Options Trade of the Day: A Bearish Put Spread on Caterpillar Inc.


The shares of blue chip construction equipment firm Caterpillar Inc. ( CAT ) have been on a tear recently, rallying more than 56% since the start of the year. What's more, CAT has jumped nearly 3% today to tag a fresh all-time high of $92. Despite the stock's record run, options speculators have shown a preference for puts so far today.

Weekly chart of CAT since March 2009 with 10-week moving average

Specifically, more than 10,000 of these typically bearish bets have changed hands on CAT so far today. What's more, this groundswell of put activity more than doubles the stock's average daily put volume of 5,285 contracts. The most popular strike has been the December 90 put, where more than 4,350 contracts have crossed the tape.

*Saved data entries*
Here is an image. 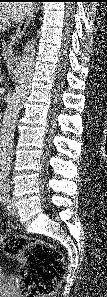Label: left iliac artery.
<instances>
[{"instance_id":"left-iliac-artery-1","label":"left iliac artery","mask_w":107,"mask_h":297,"mask_svg":"<svg viewBox=\"0 0 107 297\" xmlns=\"http://www.w3.org/2000/svg\"><path fill=\"white\" fill-rule=\"evenodd\" d=\"M8 190L3 188L1 190L2 196L0 197V201L5 205L7 204L10 200H9V194H8Z\"/></svg>"}]
</instances>
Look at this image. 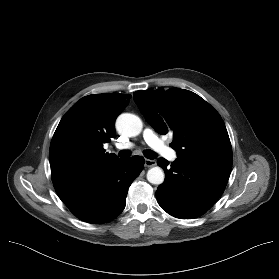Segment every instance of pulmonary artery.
<instances>
[{
    "instance_id": "obj_1",
    "label": "pulmonary artery",
    "mask_w": 279,
    "mask_h": 279,
    "mask_svg": "<svg viewBox=\"0 0 279 279\" xmlns=\"http://www.w3.org/2000/svg\"><path fill=\"white\" fill-rule=\"evenodd\" d=\"M143 138L145 142L157 153L163 155L167 159L174 161L177 158V153L170 149L151 128H146L143 131ZM132 143L119 145V149H126L132 147Z\"/></svg>"
}]
</instances>
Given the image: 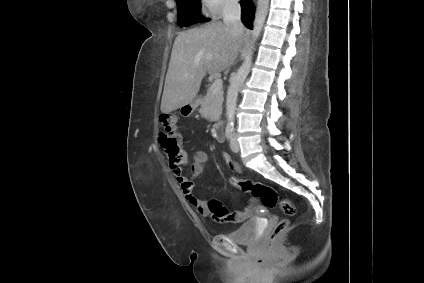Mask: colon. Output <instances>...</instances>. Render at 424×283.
Instances as JSON below:
<instances>
[{"label": "colon", "instance_id": "1", "mask_svg": "<svg viewBox=\"0 0 424 283\" xmlns=\"http://www.w3.org/2000/svg\"><path fill=\"white\" fill-rule=\"evenodd\" d=\"M177 120L178 116L175 113H163L159 116L161 131L158 140L172 169L179 168L187 162L186 153L181 145V138L176 132ZM229 183L240 189L243 193L249 194L255 199H259L266 207L273 208L279 206L288 217H292L296 214L294 203L290 199L280 196L277 190L270 185L250 179L235 177H231ZM208 208L217 220H229L234 216V214H230L222 204L215 199L208 202ZM288 226V219L279 222L269 232L268 241L270 243L275 242L279 236L287 230Z\"/></svg>", "mask_w": 424, "mask_h": 283}]
</instances>
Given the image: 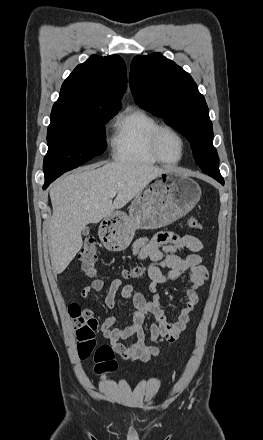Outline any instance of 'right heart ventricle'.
Segmentation results:
<instances>
[{
    "mask_svg": "<svg viewBox=\"0 0 263 440\" xmlns=\"http://www.w3.org/2000/svg\"><path fill=\"white\" fill-rule=\"evenodd\" d=\"M159 121L140 108H127L115 121L111 137L112 156L120 162L156 164L150 136Z\"/></svg>",
    "mask_w": 263,
    "mask_h": 440,
    "instance_id": "e07e8e85",
    "label": "right heart ventricle"
}]
</instances>
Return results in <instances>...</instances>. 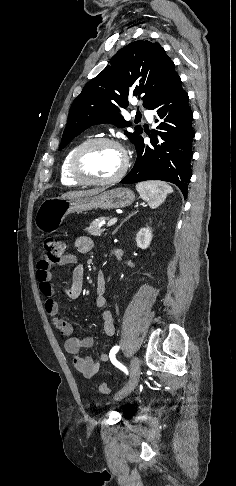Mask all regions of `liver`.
Returning a JSON list of instances; mask_svg holds the SVG:
<instances>
[{
    "label": "liver",
    "instance_id": "6515ba94",
    "mask_svg": "<svg viewBox=\"0 0 236 486\" xmlns=\"http://www.w3.org/2000/svg\"><path fill=\"white\" fill-rule=\"evenodd\" d=\"M100 192H102L101 189H91L86 191H69L67 193L62 194L60 198L69 199V198H76V197H86V196H92L98 194Z\"/></svg>",
    "mask_w": 236,
    "mask_h": 486
}]
</instances>
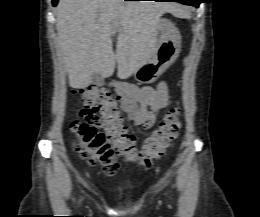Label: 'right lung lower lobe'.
<instances>
[{
  "label": "right lung lower lobe",
  "mask_w": 260,
  "mask_h": 217,
  "mask_svg": "<svg viewBox=\"0 0 260 217\" xmlns=\"http://www.w3.org/2000/svg\"><path fill=\"white\" fill-rule=\"evenodd\" d=\"M127 1V0H126ZM58 0H52L53 6L57 5Z\"/></svg>",
  "instance_id": "right-lung-lower-lobe-1"
}]
</instances>
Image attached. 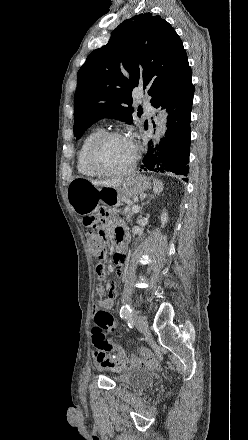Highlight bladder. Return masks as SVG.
<instances>
[{"instance_id": "obj_1", "label": "bladder", "mask_w": 248, "mask_h": 440, "mask_svg": "<svg viewBox=\"0 0 248 440\" xmlns=\"http://www.w3.org/2000/svg\"><path fill=\"white\" fill-rule=\"evenodd\" d=\"M151 374L148 370L140 368H122L114 376L120 385L145 386L151 382Z\"/></svg>"}]
</instances>
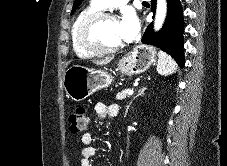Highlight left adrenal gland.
<instances>
[{"mask_svg": "<svg viewBox=\"0 0 227 166\" xmlns=\"http://www.w3.org/2000/svg\"><path fill=\"white\" fill-rule=\"evenodd\" d=\"M145 90H146L145 87H142V88H140V89L138 90L137 95H136L135 97H133V99H132V100L129 102V104L127 105L126 111H125V116L127 115L128 110H129V107L131 106L132 102H133L137 97L144 95Z\"/></svg>", "mask_w": 227, "mask_h": 166, "instance_id": "a2214340", "label": "left adrenal gland"}]
</instances>
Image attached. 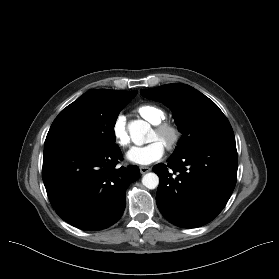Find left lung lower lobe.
Here are the masks:
<instances>
[{"instance_id":"left-lung-lower-lobe-1","label":"left lung lower lobe","mask_w":279,"mask_h":279,"mask_svg":"<svg viewBox=\"0 0 279 279\" xmlns=\"http://www.w3.org/2000/svg\"><path fill=\"white\" fill-rule=\"evenodd\" d=\"M237 164L235 142H220L172 155L167 165H155L153 171L160 178L156 202L161 214L182 228L209 223L234 190Z\"/></svg>"}]
</instances>
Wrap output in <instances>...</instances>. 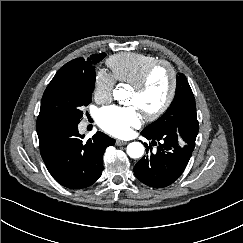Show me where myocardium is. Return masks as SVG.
<instances>
[{
  "instance_id": "1",
  "label": "myocardium",
  "mask_w": 243,
  "mask_h": 243,
  "mask_svg": "<svg viewBox=\"0 0 243 243\" xmlns=\"http://www.w3.org/2000/svg\"><path fill=\"white\" fill-rule=\"evenodd\" d=\"M159 66H164L168 70L169 86L165 96L161 99L160 102H158L155 106L143 111L146 117H152L154 115H157L158 113L162 112L171 103L175 95L176 86H177L176 70L174 69L173 65L169 61L163 59H157L154 62L147 65L139 74V76L130 83L133 89H135L136 91H141L145 87L152 71Z\"/></svg>"
}]
</instances>
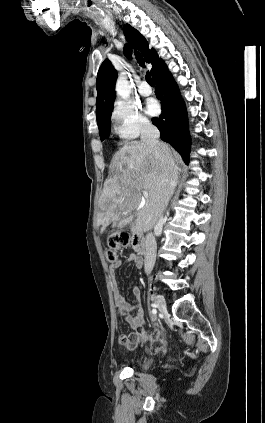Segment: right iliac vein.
<instances>
[{
    "label": "right iliac vein",
    "instance_id": "obj_1",
    "mask_svg": "<svg viewBox=\"0 0 265 423\" xmlns=\"http://www.w3.org/2000/svg\"><path fill=\"white\" fill-rule=\"evenodd\" d=\"M155 303L160 312H164L166 310L165 299L162 296L157 295L155 297Z\"/></svg>",
    "mask_w": 265,
    "mask_h": 423
}]
</instances>
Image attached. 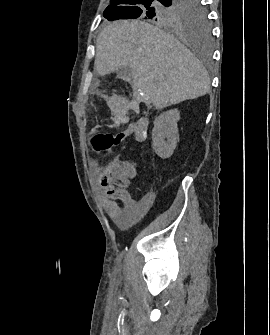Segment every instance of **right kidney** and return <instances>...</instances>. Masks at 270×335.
Listing matches in <instances>:
<instances>
[{"label":"right kidney","instance_id":"ca27d5eb","mask_svg":"<svg viewBox=\"0 0 270 335\" xmlns=\"http://www.w3.org/2000/svg\"><path fill=\"white\" fill-rule=\"evenodd\" d=\"M178 120H180L178 110L163 112L154 120V128L152 130L153 148L157 156H160L162 160L172 156L177 142H179ZM164 138H167V142H165Z\"/></svg>","mask_w":270,"mask_h":335}]
</instances>
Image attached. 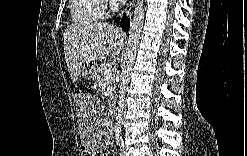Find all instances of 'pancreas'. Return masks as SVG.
<instances>
[{
	"mask_svg": "<svg viewBox=\"0 0 247 156\" xmlns=\"http://www.w3.org/2000/svg\"><path fill=\"white\" fill-rule=\"evenodd\" d=\"M109 67H112V66L109 64H105V65H100L99 67H97V76L95 79H96V83L98 86L106 89V95L109 98L108 101L110 102L112 100L113 93L116 90V81H115L114 75L106 78L105 69Z\"/></svg>",
	"mask_w": 247,
	"mask_h": 156,
	"instance_id": "cf45deb5",
	"label": "pancreas"
}]
</instances>
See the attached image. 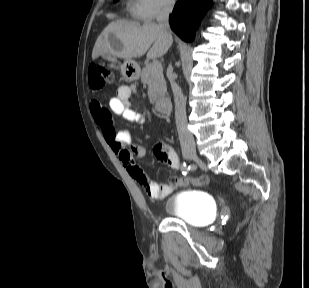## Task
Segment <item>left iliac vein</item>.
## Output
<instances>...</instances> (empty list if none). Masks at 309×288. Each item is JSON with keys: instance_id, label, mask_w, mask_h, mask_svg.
<instances>
[{"instance_id": "4c4485c4", "label": "left iliac vein", "mask_w": 309, "mask_h": 288, "mask_svg": "<svg viewBox=\"0 0 309 288\" xmlns=\"http://www.w3.org/2000/svg\"><path fill=\"white\" fill-rule=\"evenodd\" d=\"M194 157H195V155H193V156H188L187 158L193 159Z\"/></svg>"}]
</instances>
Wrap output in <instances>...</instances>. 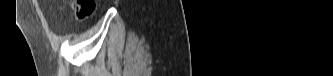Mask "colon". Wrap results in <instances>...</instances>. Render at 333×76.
<instances>
[{"label":"colon","instance_id":"5ec220e1","mask_svg":"<svg viewBox=\"0 0 333 76\" xmlns=\"http://www.w3.org/2000/svg\"><path fill=\"white\" fill-rule=\"evenodd\" d=\"M75 15L78 19L84 20L90 17L96 10L95 0H75L72 2Z\"/></svg>","mask_w":333,"mask_h":76}]
</instances>
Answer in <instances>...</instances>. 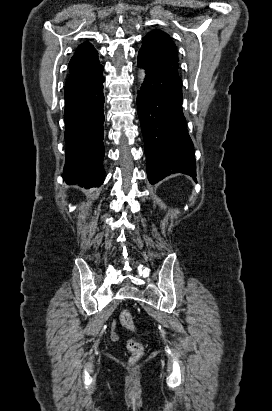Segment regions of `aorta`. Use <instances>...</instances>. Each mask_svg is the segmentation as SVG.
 Returning <instances> with one entry per match:
<instances>
[{
  "instance_id": "1",
  "label": "aorta",
  "mask_w": 272,
  "mask_h": 411,
  "mask_svg": "<svg viewBox=\"0 0 272 411\" xmlns=\"http://www.w3.org/2000/svg\"><path fill=\"white\" fill-rule=\"evenodd\" d=\"M139 77H140L141 80H143V78H144V71L143 70H140Z\"/></svg>"
}]
</instances>
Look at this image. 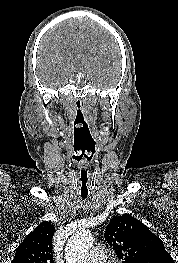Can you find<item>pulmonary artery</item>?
Segmentation results:
<instances>
[{
    "instance_id": "1",
    "label": "pulmonary artery",
    "mask_w": 178,
    "mask_h": 263,
    "mask_svg": "<svg viewBox=\"0 0 178 263\" xmlns=\"http://www.w3.org/2000/svg\"><path fill=\"white\" fill-rule=\"evenodd\" d=\"M108 258L107 252L102 247H94L88 255V263H106Z\"/></svg>"
}]
</instances>
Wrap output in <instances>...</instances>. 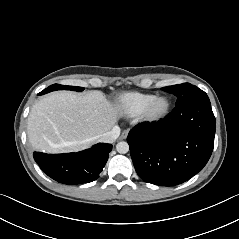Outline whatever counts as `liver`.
<instances>
[{
	"label": "liver",
	"instance_id": "6515ba94",
	"mask_svg": "<svg viewBox=\"0 0 239 239\" xmlns=\"http://www.w3.org/2000/svg\"><path fill=\"white\" fill-rule=\"evenodd\" d=\"M119 106L104 93L54 92L37 101L28 116L31 145L40 151L61 153L90 147L121 117Z\"/></svg>",
	"mask_w": 239,
	"mask_h": 239
}]
</instances>
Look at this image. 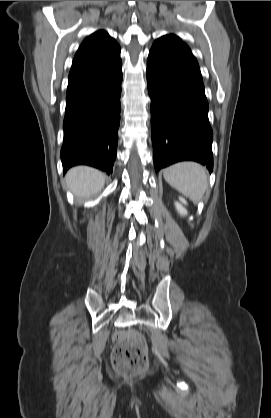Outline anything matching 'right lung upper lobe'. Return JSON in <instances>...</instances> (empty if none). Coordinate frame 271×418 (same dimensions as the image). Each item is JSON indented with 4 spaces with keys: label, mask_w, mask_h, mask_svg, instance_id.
Instances as JSON below:
<instances>
[{
    "label": "right lung upper lobe",
    "mask_w": 271,
    "mask_h": 418,
    "mask_svg": "<svg viewBox=\"0 0 271 418\" xmlns=\"http://www.w3.org/2000/svg\"><path fill=\"white\" fill-rule=\"evenodd\" d=\"M120 60L118 43L106 31L94 32L83 40L73 59L67 92L89 82Z\"/></svg>",
    "instance_id": "obj_1"
}]
</instances>
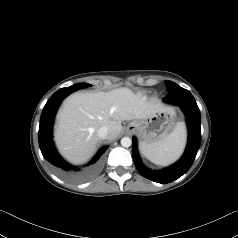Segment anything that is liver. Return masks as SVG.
<instances>
[{
	"mask_svg": "<svg viewBox=\"0 0 238 238\" xmlns=\"http://www.w3.org/2000/svg\"><path fill=\"white\" fill-rule=\"evenodd\" d=\"M163 108L128 88L75 93L64 101L58 114L55 142L68 161L79 164L95 152L99 128L106 126L107 139L114 140L122 131L121 121L144 119Z\"/></svg>",
	"mask_w": 238,
	"mask_h": 238,
	"instance_id": "6515ba94",
	"label": "liver"
}]
</instances>
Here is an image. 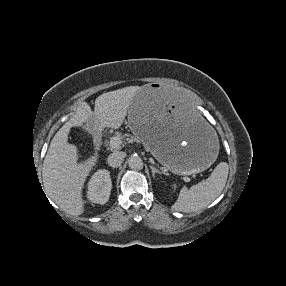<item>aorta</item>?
<instances>
[{"label":"aorta","instance_id":"aorta-1","mask_svg":"<svg viewBox=\"0 0 286 286\" xmlns=\"http://www.w3.org/2000/svg\"><path fill=\"white\" fill-rule=\"evenodd\" d=\"M128 165L133 170H141L143 168V161L138 155H133L129 157Z\"/></svg>","mask_w":286,"mask_h":286}]
</instances>
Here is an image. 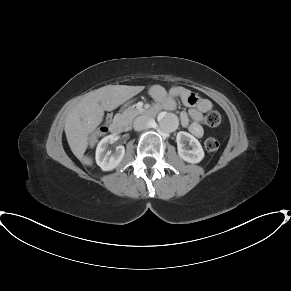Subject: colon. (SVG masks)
I'll use <instances>...</instances> for the list:
<instances>
[{
    "label": "colon",
    "mask_w": 291,
    "mask_h": 291,
    "mask_svg": "<svg viewBox=\"0 0 291 291\" xmlns=\"http://www.w3.org/2000/svg\"><path fill=\"white\" fill-rule=\"evenodd\" d=\"M222 117L217 111H210L205 115V123L210 127L218 126L221 123ZM219 148V142L215 138H208L205 141V149L212 153Z\"/></svg>",
    "instance_id": "5ec220e1"
}]
</instances>
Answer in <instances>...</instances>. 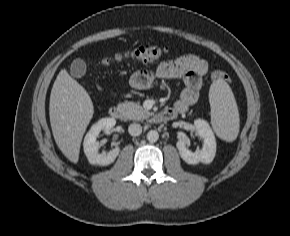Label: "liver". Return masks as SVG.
<instances>
[{"instance_id": "obj_1", "label": "liver", "mask_w": 290, "mask_h": 236, "mask_svg": "<svg viewBox=\"0 0 290 236\" xmlns=\"http://www.w3.org/2000/svg\"><path fill=\"white\" fill-rule=\"evenodd\" d=\"M93 113L86 90L65 69L61 70L50 94V124L57 146L73 163L78 162L81 141Z\"/></svg>"}]
</instances>
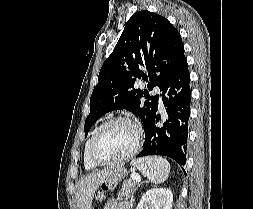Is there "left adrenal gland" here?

*Given instruction 1*
Answer these questions from the Caterpillar options article.
(a) By how much has CAT rallied since the start of the year?
(b) What is the stock's average daily put volume?
(c) Which strike has been the most popular?
*Given instruction 2*
Summarize the Caterpillar options article in two sentences.
*Given instruction 3*
Proceed with the Caterpillar options article from the point where it stops.

*Reply 1*
(a) More than 56%.
(b) 5,285 contracts.
(c) The December 90 put.

*Reply 2*
Caterpillar shares have rallied more than 56% since the start of the year and reached an all-time high of $92 today, yet options speculators have favored puts. More than 10,000 puts have traded so far today, more than double the stock's average daily put volume, and the December 90 put has drawn the most activity.

*Reply 3*
Drilling down on the December 90 put reveals a bearish put spread on CAT. Specifically, a block of 100 December 90 puts traded for the ask price of $1.00, or $100 per contract, at about 10:50 a.m. Eastern time on the International Securities Exchange (ISE), suggesting that these contracts were bought to open. At the same time, a block of 100 December 85 puts traded for the bid price of $0.17, or $17 per contract, suggesting that the contracts were sold to open. Both blocks were marked "spread." Given this data, it appears that the trader opened a vertical put spread, or debit spread , on Caterpillar.

CAT option volume details

The Anatomy of a Caterpillar Vertical Put Spread

Breaking down this debit spread position, the trader purchased 100 December 90 puts for the ask price of $1.00, resulting in a debit of $10,000 -- (1.00 * 100) * 100 = $10,000. In the absence of the premium received by selling the December 85 put, the trader would need CAT to drop roughly 2.9% from the stock's current trading range near $91.60, to $89 per share, in order for the position to reach breakeven at expiration. Furthermore, the maximum loss on this leg of the position is limited to the initial investment of $10,000.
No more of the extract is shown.